2. The microcontroller of claim 1 wherein the memory device can
reside on-chip or off-chip.
3. The microcontroller of claim 1 wherein the mechanism includes a
trace extractor module.
4. The microcontroller of claim 3 wherein the trace extractor
module includes a plurality of debug registers which can be
configured to determine the behavior of the mechanism.
5. The microcontroller of claim 4 wherein the plurality of
registers includes a first register (RWA), reflecting the next
system memory address to be written; a second register collecting
frames into bus-sized units; a third register (CNT) for storing the
size of the trace buffer; a fourth register (control) for
indicating the actions taken when the trace buffer is full; and a
plurality of status registers, wherein each of the plurality of
status registers are single-bit read-only registers indicating the
status of the trace buffer.
6. The microcontroller of claim 1 which further includes: an
on-chip debug control in communication with low speed debug port
and the microprocessor; a bus monitor coupled to the on-chip debug
control, the address bus and data bus; a frame buffer in
communication with the bus monitor; a trace extractor module in
communication with the frame buffer, on-chip debug control and bus
monitor; a memory interface in communication with the trace
extractor module; and a bus matrix coupled to the memory interface
and for communicating with the system memory; a trace buffer
protection module in communication with the on-chip debut control,
trace extractor module, and the bus matrix.

Required work >>
[1] Answer from the patent claims:
(a) Where can the memory device reside?
(b) What does the third register (CNT) store?
(c) What is the frame buffer in communication with?
[2] Rewrite the patent claims from "3. The microcontroller" to "of the mechanism.", putting "diagnostic registers" in place of "debug registers".
The material after this text is not needed here.

Supplied data >>

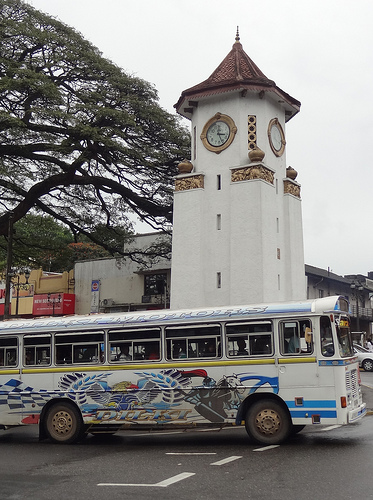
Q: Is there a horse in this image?
A: Yes, there is a horse.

Responses >>
[1]
(a) On-chip or off-chip.
(b) The size of the trace buffer.
(c) The bus monitor.

[2]
3. The microcontroller of claim 1 wherein the mechanism includes a
trace extractor module.
4. The microcontroller of claim 3 wherein the trace extractor
module includes a plurality of diagnostic registers which can be
configured to determine the behavior of the mechanism.